En ce vendredi plutôt tranquille, je vous invite à lire cette très intéressante réflexion de Martin Bilodeau du Devoir à propos de l'aide récurrente de 10M$ annoncée lundi par la ministre de la Culture, Line Beauchamp, décision qu'il qualifie de « paresseuse et de mal avisée ». En voici d'ailleurs quelques lignes :
Ce que même la ministre fait semblant d'ignorer, c'est que plusieurs des scénarios que ces bénéficiaires — qui ont grenouillé jusqu'à son bureau — défendent devant la SODEC et à Téléfilm Canada se font souvent refuser du financement au profit d'autres projets, vraisemblablement mieux écrits ou plus aboutis. La leçon que ceux-ci retiennent de cette défaite: il y a une crise du financement du cinéma au Québec. Pas un manque d'imagination dans les projets qu'ils soutiennent ou, plus globalement, une mauvaise exploitation du talent de nos artistes du cinéma. Non, ils persistent et signent: on n'a pas assez d'argent pour faire nos films.
(…)
Quel besoin avons-nous de tant de longs métrages alors qu'on en produit si peu qui ont une grande valeur artistique? Pourquoi une politique de la quantité quand la qualité est à ce point déficitaire ou mal diffusée lorsqu'elle est au rendez-vous? (…) Convainquez-nous, ou faites semblant d'essayer de nous convaincre, que notre cinématographie s'enrichira des subsides supplémentaires mis à sa disposition. Qu'il y aura deux fois plus de Congorama, deux fois moins de Roméo et Juliette. La création d'emplois et les retombées économiques (vraies ou fictives) sont les arguments d'un patron d'usine. Pas ceux d'une ministre de la Culture.

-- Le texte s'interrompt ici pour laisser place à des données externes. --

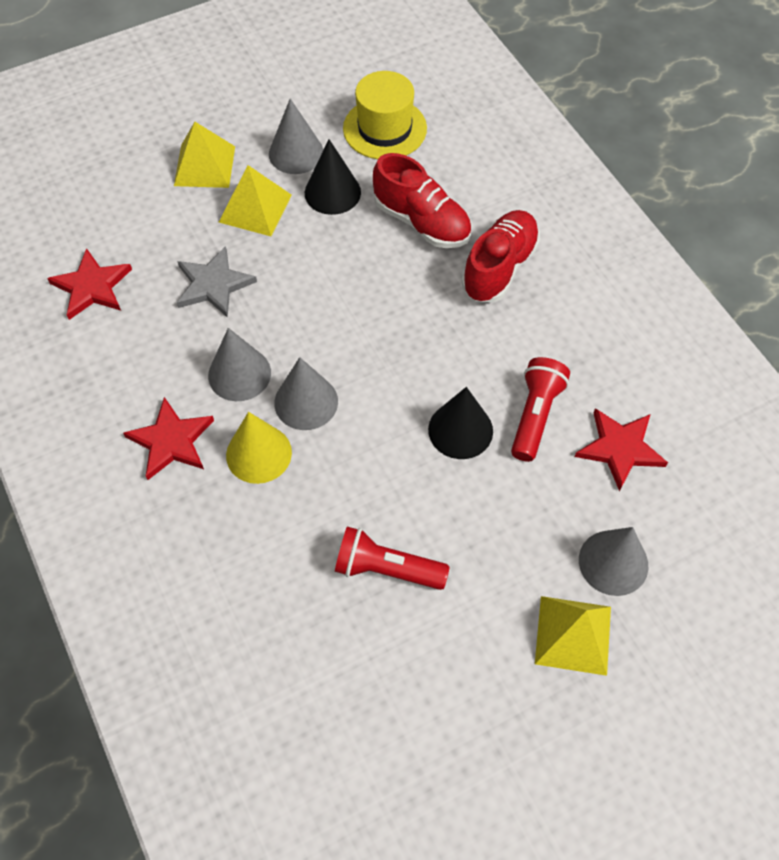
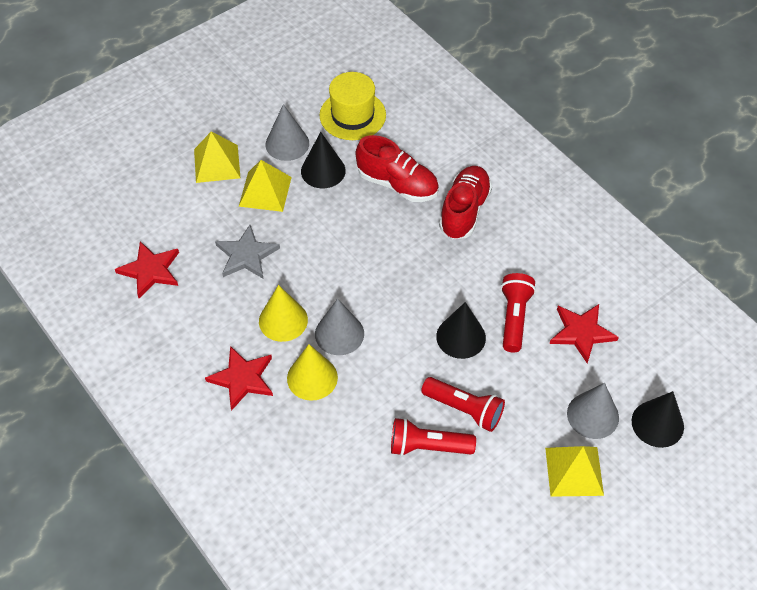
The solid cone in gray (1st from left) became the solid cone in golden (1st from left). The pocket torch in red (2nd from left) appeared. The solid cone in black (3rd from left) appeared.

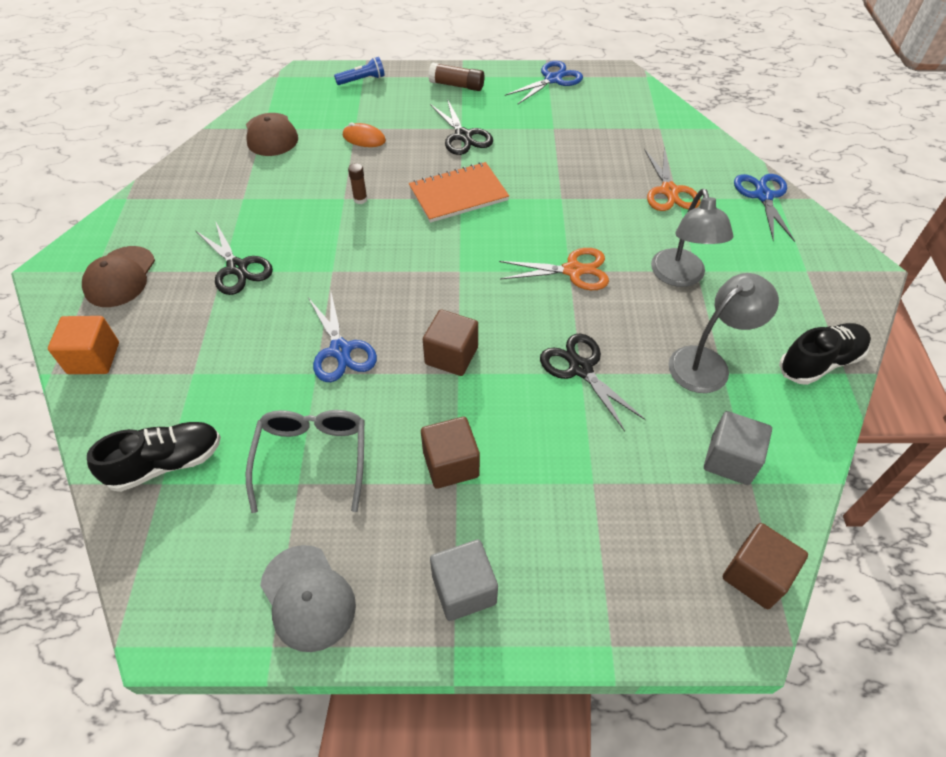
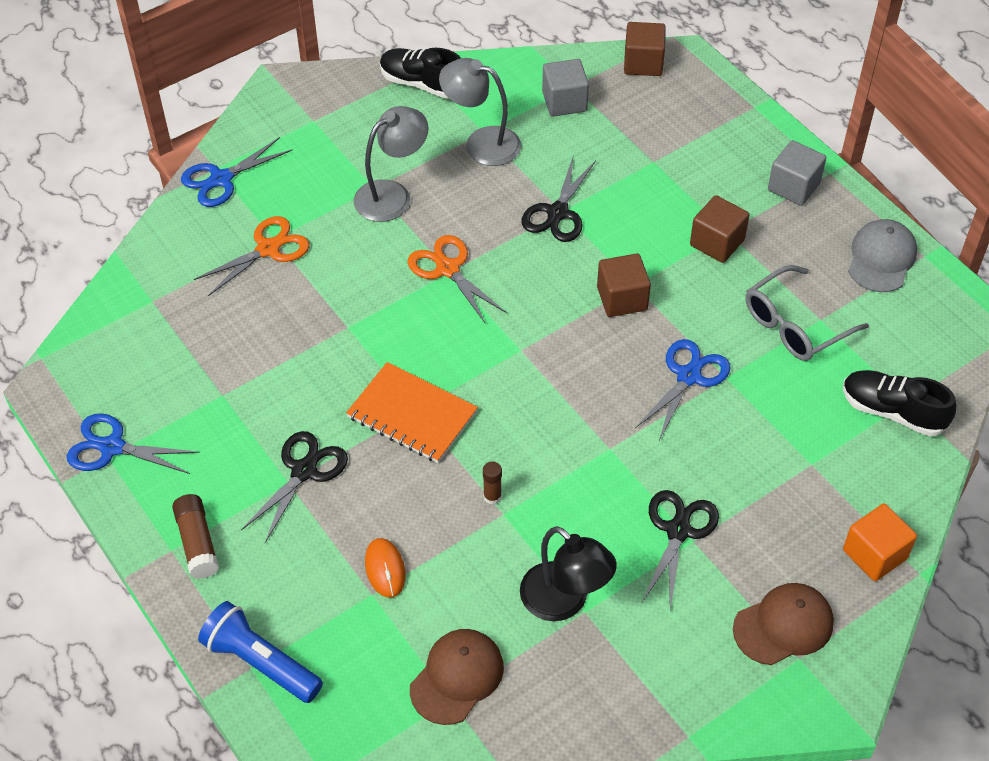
The pocket torch in royal blue changed to 1.60 times the size. The desk lamp in black appeared.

Vous rappelez-vous la fois où Fabienne Larouche, outrée de voir son projet refusé, avait lancé quelque chose qui ressemblait à « Bernard Émond, il peut bien attendre ! ». Un peu plus, et je garrochais mon téléviseur par la fenêtre.

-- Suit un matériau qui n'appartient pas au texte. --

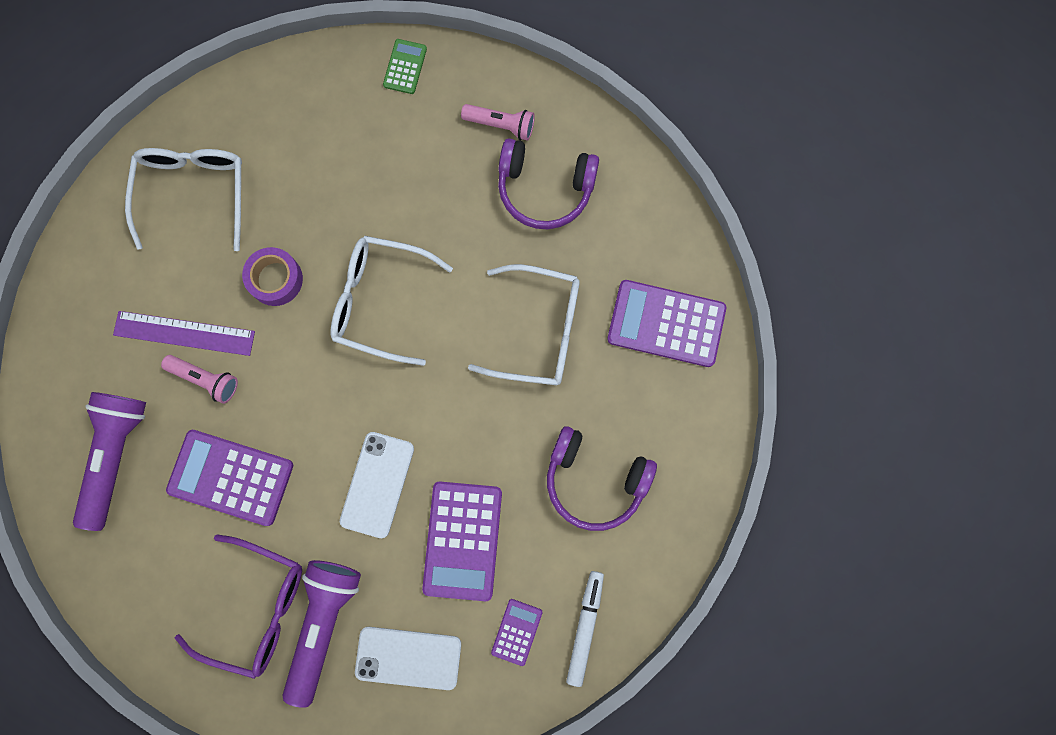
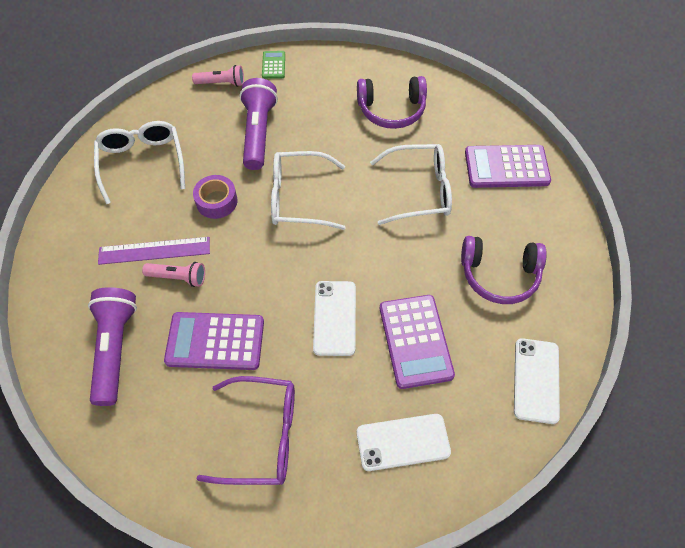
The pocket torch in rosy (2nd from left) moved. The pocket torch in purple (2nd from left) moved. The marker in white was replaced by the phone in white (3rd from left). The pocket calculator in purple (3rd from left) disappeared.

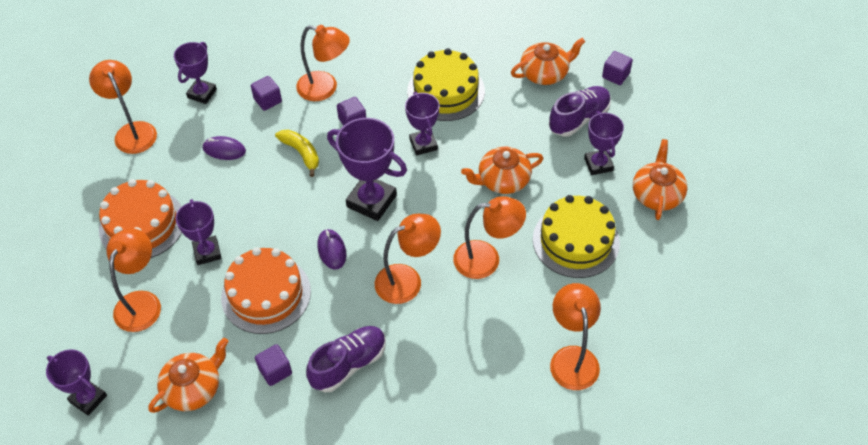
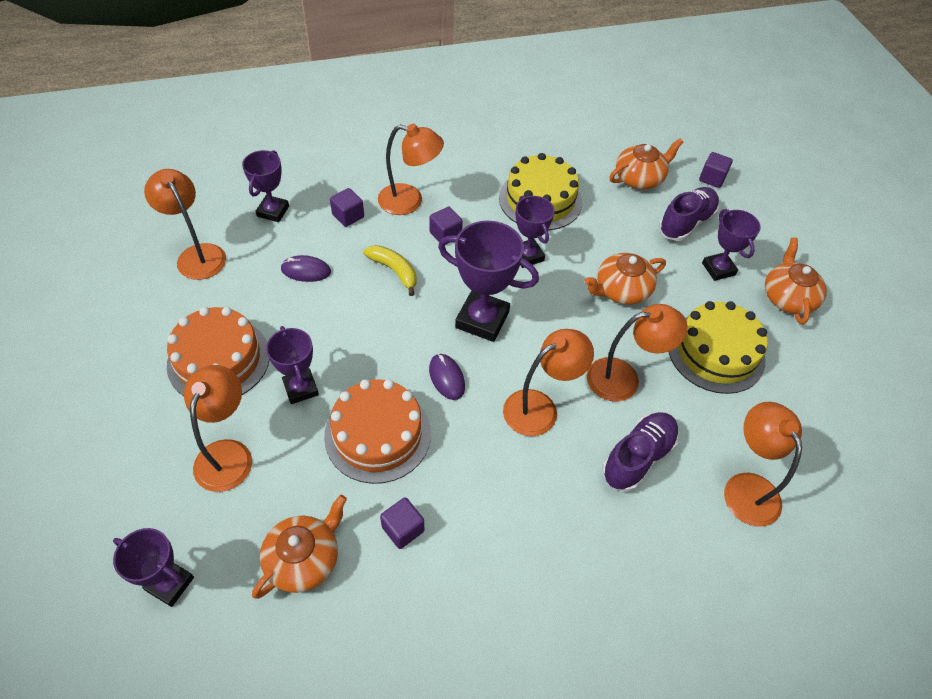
The lace-up shoe in purple (1st from left) moved.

L'an dernier, j'étais ravie que la ministre débloque 10M$ parce que cela avait permis à Lyne Charlebois, dont j'admire le talent, de tourner son premier long métrage, Borderline, d'après deux romans de Marie-Sissi Labrèche (dont j'admire également le talent). Espérons que ce soutien financier permettra à d'autres réalisateurs talentueux de tourner (je pense notamment à Philippe Falardeau qui a déposé le scénario de C'est pas moi, je le jure, d'après le roman de Bruno Hébert, en automne). Cependant, si c'est pour avoir plus de Duo, de Roméo et Juliette ou de Boys 36, j'aimerais mieux que la crise persiste…
Mais il y a des nuances à faire dans l’application pratique. Un projet peut sembler prometteur sur papier, mais si l’éxécution est mauvaise, le projet devient quelconque. Un exemple tiré de cette année: Roméo et Juliette. Il n’y a rien à redire sur le texte original (on peut critiquer l’adaptation), et avec Normand Chaurette aux textes et Yves Desgagnés à la réalisation, le projet semblait porteur. Et pourtant, le film est décevant.
Le contraire se peut très bien aussi. Sur papier , Bon Cop Bad Cop devait simplement ressembler aux 35000ème clone de Lethal Weapon, avec plus de chances de se planter que de réussir. Toutefois, la mise en scènes et les comédiens réussissent à en faire un divertissement efficace d’été. Pas un classique, mais un bon film populaire et divertissant.
Toute filmographie compte son lot de succès, mais aussi son lot de navet. En ajoutant de l’argent on s’assure que des films supplémentaires pourront être produits. De ceux-là, certains seront très bons (à notre grand bonheur) et certains seront minables (on pensera à autre chose en vérifiant l’heure sur notre montre) et ce, malgré tous nos efforts. Jusqu’à présent, on n’a pas été trop mal servi par Téléfilm Canada et la SODEC, malgré le fait que l’année 2006 n’aura pas été un grand cru.
Faut donc laisser la chance au coureur, et se réjouir de voir que le gouvernement québécois permette au cinéma québécois de continuer sur la lancée des dernières années. Et chou au gouvernement fédéral! (une belle gaffe de Bev Oda qui dans une année potentiellement électorale regarde passr une chance facile de monter le capital de sympathie de son gouvernement au Québec à peu de frais.)